INSTRUCTIONS FOR THE TASK: Stop at the line that contains "G04 APERTURE LIST*". Until then, set down each line of the records exactly, beginning with the first, and skip pictures.

AVAILABLE RECORDS:
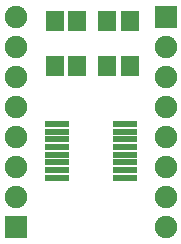
<source format=gts>
G04 DipTrace 3.1.0.1*
G04 BOARD.gts*
%MOIN*%
G04 #@! TF.FileFunction,Soldermask,Top*
G04 #@! TF.Part,Single*
%ADD27R,0.078866X0.023748*%
%ADD29C,0.074929*%
%ADD31R,0.074929X0.074929*%
%ADD33R,0.059181X0.067055*%
%FSLAX26Y26*%
G04*
G70*
G90*
G75*
G01*
G04 TopMask*
%LPD*%
D33*
X587639Y1212442D3*
X662442D3*
X587639Y1062458D3*
X662442D3*
X762621D3*
X837424D3*
D31*
X456403Y525014D3*
D29*
Y625014D3*
Y725014D3*
Y825014D3*
Y925014D3*
Y1025014D3*
Y1125014D3*
Y1225014D3*
D31*
X956499Y1225249D3*
D29*
Y1125249D3*
Y1025249D3*
Y925249D3*
Y825249D3*
Y725249D3*
Y625249D3*
Y525249D3*
D33*
X762621Y1212442D3*
X837424D3*
D27*
X593888Y868728D3*
Y843138D3*
Y817547D3*
Y791957D3*
Y766366D3*
Y740776D3*
Y715185D3*
Y689594D3*
X822243D3*
X822235Y715185D3*
Y740776D3*
Y766366D3*
Y791957D3*
Y817547D3*
Y843138D3*
Y868728D3*
M02*

</source>
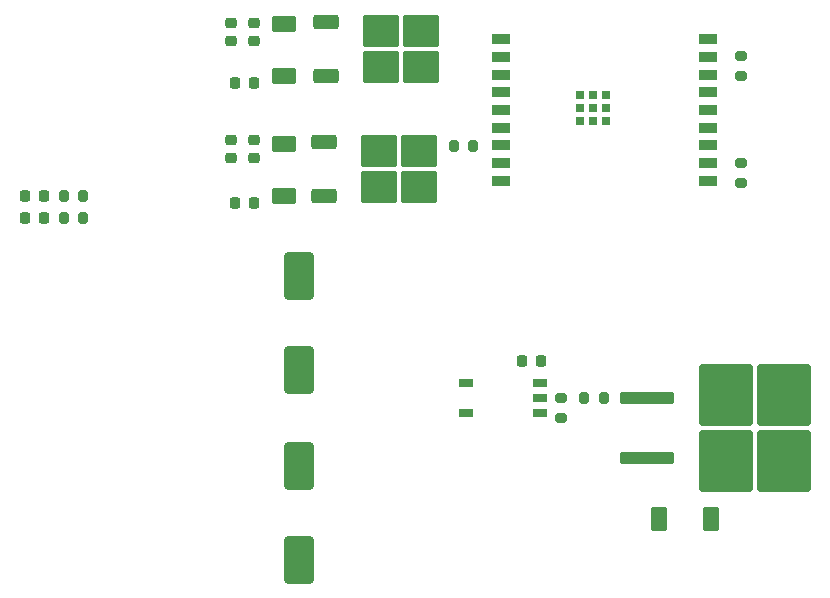
<source format=gbr>
%TF.GenerationSoftware,KiCad,Pcbnew,8.0.3*%
%TF.CreationDate,2024-08-31T13:36:08+09:00*%
%TF.ProjectId,Altair_Remote_Emergency_Stop_V1,416c7461-6972-45f5-9265-6d6f74655f45,rev?*%
%TF.SameCoordinates,Original*%
%TF.FileFunction,Paste,Top*%
%TF.FilePolarity,Positive*%
%FSLAX46Y46*%
G04 Gerber Fmt 4.6, Leading zero omitted, Abs format (unit mm)*
G04 Created by KiCad (PCBNEW 8.0.3) date 2024-08-31 13:36:08*
%MOMM*%
%LPD*%
G01*
G04 APERTURE LIST*
G04 Aperture macros list*
%AMRoundRect*
0 Rectangle with rounded corners*
0 $1 Rounding radius*
0 $2 $3 $4 $5 $6 $7 $8 $9 X,Y pos of 4 corners*
0 Add a 4 corners polygon primitive as box body*
4,1,4,$2,$3,$4,$5,$6,$7,$8,$9,$2,$3,0*
0 Add four circle primitives for the rounded corners*
1,1,$1+$1,$2,$3*
1,1,$1+$1,$4,$5*
1,1,$1+$1,$6,$7*
1,1,$1+$1,$8,$9*
0 Add four rect primitives between the rounded corners*
20,1,$1+$1,$2,$3,$4,$5,0*
20,1,$1+$1,$4,$5,$6,$7,0*
20,1,$1+$1,$6,$7,$8,$9,0*
20,1,$1+$1,$8,$9,$2,$3,0*%
G04 Aperture macros list end*
%ADD10RoundRect,0.200000X0.275000X-0.200000X0.275000X0.200000X-0.275000X0.200000X-0.275000X-0.200000X0*%
%ADD11RoundRect,0.250000X-1.000000X1.750000X-1.000000X-1.750000X1.000000X-1.750000X1.000000X1.750000X0*%
%ADD12RoundRect,0.200000X-0.200000X-0.275000X0.200000X-0.275000X0.200000X0.275000X-0.200000X0.275000X0*%
%ADD13RoundRect,0.250000X-0.800000X0.450000X-0.800000X-0.450000X0.800000X-0.450000X0.800000X0.450000X0*%
%ADD14RoundRect,0.200000X0.200000X0.275000X-0.200000X0.275000X-0.200000X-0.275000X0.200000X-0.275000X0*%
%ADD15RoundRect,0.225000X-0.250000X0.225000X-0.250000X-0.225000X0.250000X-0.225000X0.250000X0.225000X0*%
%ADD16RoundRect,0.250000X0.450000X0.800000X-0.450000X0.800000X-0.450000X-0.800000X0.450000X-0.800000X0*%
%ADD17RoundRect,0.218750X-0.218750X-0.256250X0.218750X-0.256250X0.218750X0.256250X-0.218750X0.256250X0*%
%ADD18RoundRect,0.225000X0.225000X0.250000X-0.225000X0.250000X-0.225000X-0.250000X0.225000X-0.250000X0*%
%ADD19RoundRect,0.250000X-0.850000X-0.350000X0.850000X-0.350000X0.850000X0.350000X-0.850000X0.350000X0*%
%ADD20RoundRect,0.250000X-1.275000X-1.125000X1.275000X-1.125000X1.275000X1.125000X-1.275000X1.125000X0*%
%ADD21R,0.700000X0.700000*%
%ADD22R,1.500000X0.900000*%
%ADD23RoundRect,0.250000X-2.050000X-0.300000X2.050000X-0.300000X2.050000X0.300000X-2.050000X0.300000X0*%
%ADD24RoundRect,0.250000X-2.025000X-2.375000X2.025000X-2.375000X2.025000X2.375000X-2.025000X2.375000X0*%
%ADD25R,1.200000X0.800000*%
G04 APERTURE END LIST*
D10*
%TO.C,R3*%
X164465000Y-88900000D03*
X164465000Y-87250000D03*
%TD*%
D11*
%TO.C,C9*%
X127000000Y-105855000D03*
X127000000Y-113855000D03*
%TD*%
D12*
%TO.C,R6*%
X151170000Y-116218974D03*
X152820000Y-116218974D03*
%TD*%
D13*
%TO.C,D4*%
X125730000Y-94660000D03*
X125730000Y-99060000D03*
%TD*%
D14*
%TO.C,R5*%
X141795000Y-94890385D03*
X140145000Y-94890385D03*
%TD*%
D15*
%TO.C,C4*%
X121285000Y-94335000D03*
X121285000Y-95885000D03*
%TD*%
D16*
%TO.C,D3*%
X161880000Y-126430000D03*
X157480000Y-126430000D03*
%TD*%
D17*
%TO.C,D1*%
X103835000Y-99060000D03*
X105410000Y-99060000D03*
%TD*%
D18*
%TO.C,C3*%
X123190000Y-89535000D03*
X121640000Y-89535000D03*
%TD*%
%TO.C,C6*%
X123190000Y-99695000D03*
X121640000Y-99695000D03*
%TD*%
D14*
%TO.C,R1*%
X108775000Y-99060000D03*
X107125000Y-99060000D03*
%TD*%
D18*
%TO.C,C7*%
X147505000Y-113030000D03*
X145955000Y-113030000D03*
%TD*%
D10*
%TO.C,R2*%
X164465000Y-97980000D03*
X164465000Y-96330000D03*
%TD*%
D11*
%TO.C,C8*%
X127000000Y-121920000D03*
X127000000Y-129920000D03*
%TD*%
D19*
%TO.C,U3*%
X129185000Y-94495000D03*
D20*
X133810000Y-95250000D03*
X133810000Y-98300000D03*
X137160000Y-95250000D03*
X137160000Y-98300000D03*
D19*
X129185000Y-99055000D03*
%TD*%
D10*
%TO.C,R7*%
X149225000Y-117855000D03*
X149225000Y-116205000D03*
%TD*%
D15*
%TO.C,C1*%
X123190000Y-84455000D03*
X123190000Y-86005000D03*
%TD*%
D21*
%TO.C,U1*%
X153035000Y-92710000D03*
X153035000Y-91610000D03*
X153035000Y-90510000D03*
X151935000Y-92710000D03*
X151935000Y-91610000D03*
X151935000Y-90510000D03*
X150835000Y-92710000D03*
X150835000Y-91610000D03*
X150835000Y-90510000D03*
D22*
X161645000Y-97810000D03*
X161645000Y-96310000D03*
X161645000Y-94810000D03*
X161645000Y-93310000D03*
X161645000Y-91810000D03*
X161645000Y-90310000D03*
X161645000Y-88810000D03*
X161645000Y-87310000D03*
X161645000Y-85810000D03*
X144145000Y-85810000D03*
X144145000Y-87310000D03*
X144145000Y-88810000D03*
X144145000Y-90310000D03*
X144145000Y-91810000D03*
X144145000Y-93310000D03*
X144145000Y-94810000D03*
X144145000Y-96310000D03*
X144145000Y-97810000D03*
%TD*%
D17*
%TO.C,D2*%
X103835000Y-100965000D03*
X105410000Y-100965000D03*
%TD*%
D23*
%TO.C,Q1*%
X156485000Y-116205000D03*
D24*
X163210000Y-115970000D03*
X163210000Y-121520000D03*
X168060000Y-115970000D03*
X168060000Y-121520000D03*
D23*
X156485000Y-121285000D03*
%TD*%
D19*
%TO.C,U2*%
X129360000Y-84335000D03*
D20*
X133985000Y-85090000D03*
X133985000Y-88140000D03*
X137335000Y-85090000D03*
X137335000Y-88140000D03*
D19*
X129360000Y-88895000D03*
%TD*%
D14*
%TO.C,R4*%
X108775000Y-100965000D03*
X107125000Y-100965000D03*
%TD*%
D15*
%TO.C,C5*%
X123190000Y-94335000D03*
X123190000Y-95885000D03*
%TD*%
%TO.C,C2*%
X121285000Y-84455000D03*
X121285000Y-86005000D03*
%TD*%
D25*
%TO.C,U4*%
X141180000Y-114935000D03*
X141180000Y-117475000D03*
X147480000Y-117475000D03*
X147480000Y-116205000D03*
X147480000Y-114935000D03*
%TD*%
D13*
%TO.C,D5*%
X125730000Y-84500000D03*
X125730000Y-88900000D03*
%TD*%
M02*

</source>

EXPECTED OUTPUT:
<source format=gts>
G04 DipTrace 3.1.0.1*
G04 BOARD.gts*
%MOIN*%
G04 #@! TF.FileFunction,Soldermask,Top*
G04 #@! TF.Part,Single*
%ADD27R,0.078866X0.023748*%
%ADD29C,0.074929*%
%ADD31R,0.074929X0.074929*%
%ADD33R,0.059181X0.067055*%
%FSLAX26Y26*%
G04*
G70*
G90*
G75*
G01*
G04 TopMask*
%LPD*%
D33*
X587639Y1212442D3*
X662442D3*
X587639Y1062458D3*
X662442D3*
X762621D3*
X837424D3*
D31*
X456403Y525014D3*
D29*
Y625014D3*
Y725014D3*
Y825014D3*
Y925014D3*
Y1025014D3*
Y1125014D3*
Y1225014D3*
D31*
X956499Y1225249D3*
D29*
Y1125249D3*
Y1025249D3*
Y925249D3*
Y825249D3*
Y725249D3*
Y625249D3*
Y525249D3*
D33*
X762621Y1212442D3*
X837424D3*
D27*
X593888Y868728D3*
Y843138D3*
Y817547D3*
Y791957D3*
Y766366D3*
Y740776D3*
Y715185D3*
Y689594D3*
X822243D3*
X822235Y715185D3*
Y740776D3*
Y766366D3*
Y791957D3*
Y817547D3*
Y843138D3*
Y868728D3*
M02*

</source>
<source format=gbr>
%TF.GenerationSoftware,KiCad,Pcbnew,8.0.3*%
%TF.CreationDate,2024-08-31T13:36:08+09:00*%
%TF.ProjectId,Altair_Remote_Emergency_Stop_V1,416c7461-6972-45f5-9265-6d6f74655f45,rev?*%
%TF.SameCoordinates,Original*%
%TF.FileFunction,Paste,Top*%
%TF.FilePolarity,Positive*%
%FSLAX46Y46*%
G04 Gerber Fmt 4.6, Leading zero omitted, Abs format (unit mm)*
G04 Created by KiCad (PCBNEW 8.0.3) date 2024-08-31 13:36:08*
%MOMM*%
%LPD*%
G01*
G04 APERTURE LIST*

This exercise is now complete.